Muito mais do que qualquer consagração ou número musical, o Oscar 2015 ficou marcado por uma efervescente safra de discursos contra sexismo, homofobia e racismo. Só que se engana quem acha que tais feridas só foram cutucadas nessa premiação. Poucas semanas antes, Viola Davis já havia roubado a cena no Screen Actors Guild Awards com um discurso muito honesto sobre as dificuldades em Hollywood para os atores negros. Ao ganhar o prêmio de interpretação feminina em série dramática por How to Get Away With Murder, ela agradeceu à equipe do seriado por ter confiado a ela, uma mulher negra de 49 anos, o protagonismo da história. E não estamos falando de qualquer protagonista: uma advogada poderosa, confusa, sexualizada, misteriosa e por vezes inescrupulosa. Em tempos que mulheres negras recebem em sua maioria papeis de escravas (Lupita Nyong’o em 12 Anos de Escravidão), empregadas (Octavia Spencer e a própria Viola em Histórias Cruzadas) e mães abusivas (Mo’Nique em Preciosa) é revigorante ver uma grande atriz como ela receber um papel que explore devidamente as suas possibilidades de criação. Ou seja, já na escolha de sua protagonista, How to Get Away With Murder prova que não veio para brincar.

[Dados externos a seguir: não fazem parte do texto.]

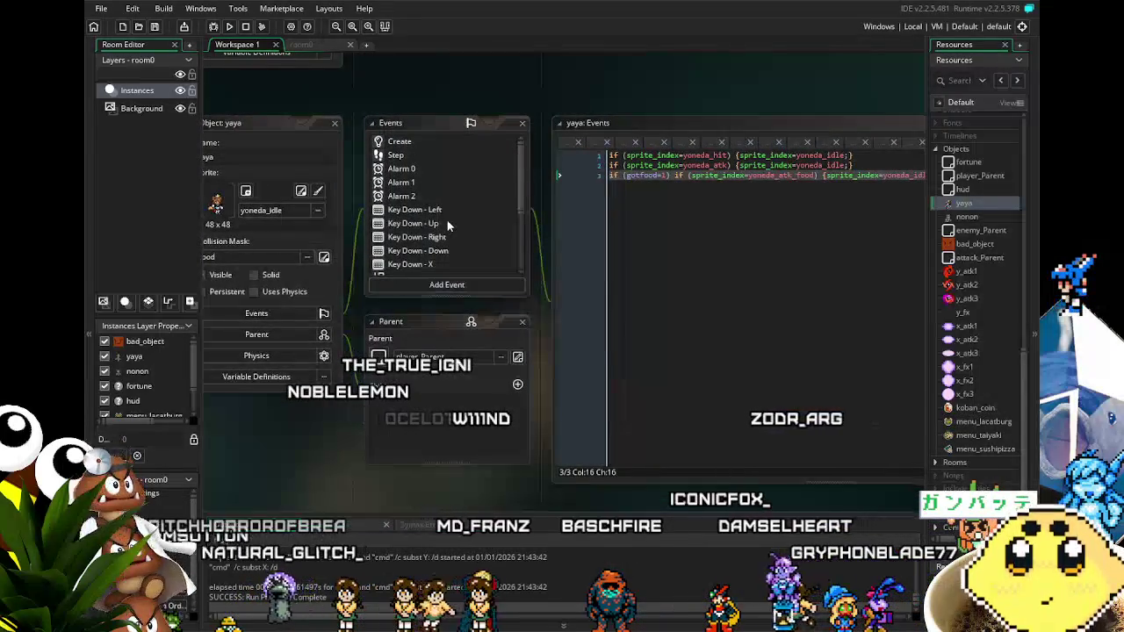
scroll(447, 225, "down", 5)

Criado por Peter Nowalk, How to Get Away With Murder bebe exatamente das mesmas lógicas que fizeram outros programas produzidos por Nowalk alcançar o sucesso. Se você acompanha Grey’s Anatomy ou Scandal, é bem provável que também vá embarcar neste novo programa conduzido por ele. Não à toa o criador chamou sua colega Shonda Rhimes, criadora dessas duas últimas séries onde ambos trabalharam juntos, para também produzir seu programa. Portanto, temos aqui o DNA nato de uma série de TV aberta, com seus prós e contras. Dessa vez, acompanhamos a história de Annalise Keating, uma advogada responsável pela disciplina que dá título à série em uma faculdade. Observando seus alunos em aula, ela escolhe quatro deles para que sejam seus estagiários e a ajudem nos casos que defende paralelamente à vida acadêmica. No entanto, uma tragédia toma conta da vida do quarteto e a série, com idas e vidas no tempo, começa a juntar as peças de um intrigante quebra-cabeça envolvendo mortes, fugas e mentiras.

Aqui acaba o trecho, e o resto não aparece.